Despite ongoing problems with public perception, there are positive signs coming from within the financial advice industry, indicating that they’ve heard the messages and heeded the lessons around the systemic and cultural failings surrounding industry practices. The self-improvement carrot urged from within the industry – and kicked along with a healthy dose of government stick, should see public confidence in the industry return. It will however take time and continued vigilance.
Anyone not living under a rock for the last decade knows that highly publicised scandals within the financial sector have variously chipped and smashed their way through the much of the trust and support traditionally enjoyed by those in the financial sector. The traditional respect I’m talking about was when, if you wanted a personal reference – going to your bank manager (with whom you had a close personal relationship) would be seen as a legitimate approach to help gain respectability. Anyone under 40 could be forgiven for reading that last sentence and staring incredulously at the screen with a wry smile – but it did used to be that way!
Changing business practices, vertical integration, consolidation, technological advances and easing of restrictions on international flows of money in the last few decades have all contributed to the construction of byzantine, convoluted and extremely complicated methods of creating, moving and storing wealth that are beyond the understanding of most people. This trend culminated in the GFC, which brought light to some of the deceitful inner workings of the finance industry, and which gave good reason for people to be wary and cynical of anything to do with finance.
It has taken the finance industry a while to recognise that action was needed, but there is hope that via a combination of soul searching within the industry along with government mandated change, the actual and perceptual problems that contribute to the loss of public faith are starting to be turned around.
In the financial advice space, much has been talked about and done to move the industry towards becoming a true profession. There is still a way to go, but changing the way advisers are remunerated, removing conflicts of interest such as commissions on investment products, making the clients best interest paramount and increasing the educational requirements of advisers are changes that are all designed to improve the quality of advice given to consumers seeking financial advice.
So too is the nascent recognition that culture plays a large role in the way the advice space operates; a different ethical framework for practitioners is being encouraged. This should not come as a surprise to anyone who appreciates that the advice profession has evolved largely from the insurance sales industry, where traditional sales practices and techniques are slowly giving way, with more comprehensive and tailored advice being offered today.
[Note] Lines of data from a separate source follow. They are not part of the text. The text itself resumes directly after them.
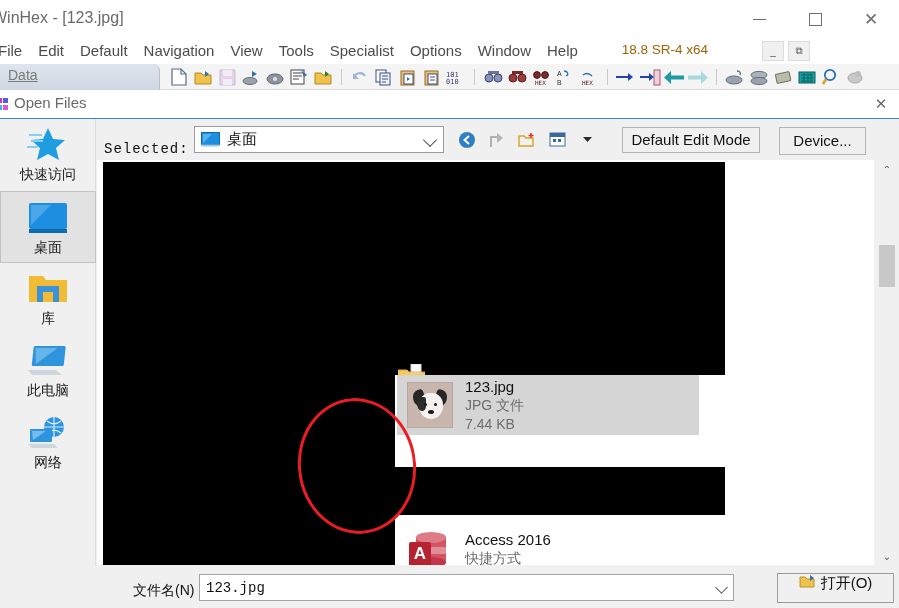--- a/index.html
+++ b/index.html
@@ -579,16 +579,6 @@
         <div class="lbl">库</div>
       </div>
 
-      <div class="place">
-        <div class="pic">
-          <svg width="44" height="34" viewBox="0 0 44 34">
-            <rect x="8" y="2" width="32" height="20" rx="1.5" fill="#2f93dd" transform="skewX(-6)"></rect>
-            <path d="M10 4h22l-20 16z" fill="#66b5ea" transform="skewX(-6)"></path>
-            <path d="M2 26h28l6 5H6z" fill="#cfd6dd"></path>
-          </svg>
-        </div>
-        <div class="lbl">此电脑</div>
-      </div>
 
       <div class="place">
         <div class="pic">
Comprehensive advice and financial ‘coaching’ is certainly culturally, a far different beast than just sorting out someone’s life insurance policy.
The continued drive to repair past damage and improve the industry is also evidenced in the results of the many inquiries. Major institutions have been required to pay hundreds of millions of dollars to customers who have been wronged. Only the most cynical would think that the major players would not learn from their past failings. The reputational damage they have exposed themselves to along with the monetary compensation itself means that it is absolutely in their own best interests to prevent continual replication of past inappropriate behaviour that has been exposed.
Further restitution is being discussed such as setting up a compensation scheme for those people who have been deemed eligible for payment, but for reasons such as offending company insolvency, have never been paid.
With the recent legislative changes and industry action, the framework for further improvement is being created on a solid base of widespread recognition of the problems involved. A quick look at the situation around financial advice in the US should give us an appreciation of the work being done here by industry and government to improve the way financial advice is delivered. With this work ongoing, it might be time for many Australians to start to reevaluate their attitude to the financial advice industry, use the tools, tips and transparency that is now available, and re-engage with financial advisers to see how they might be able to help define and secure their financial future.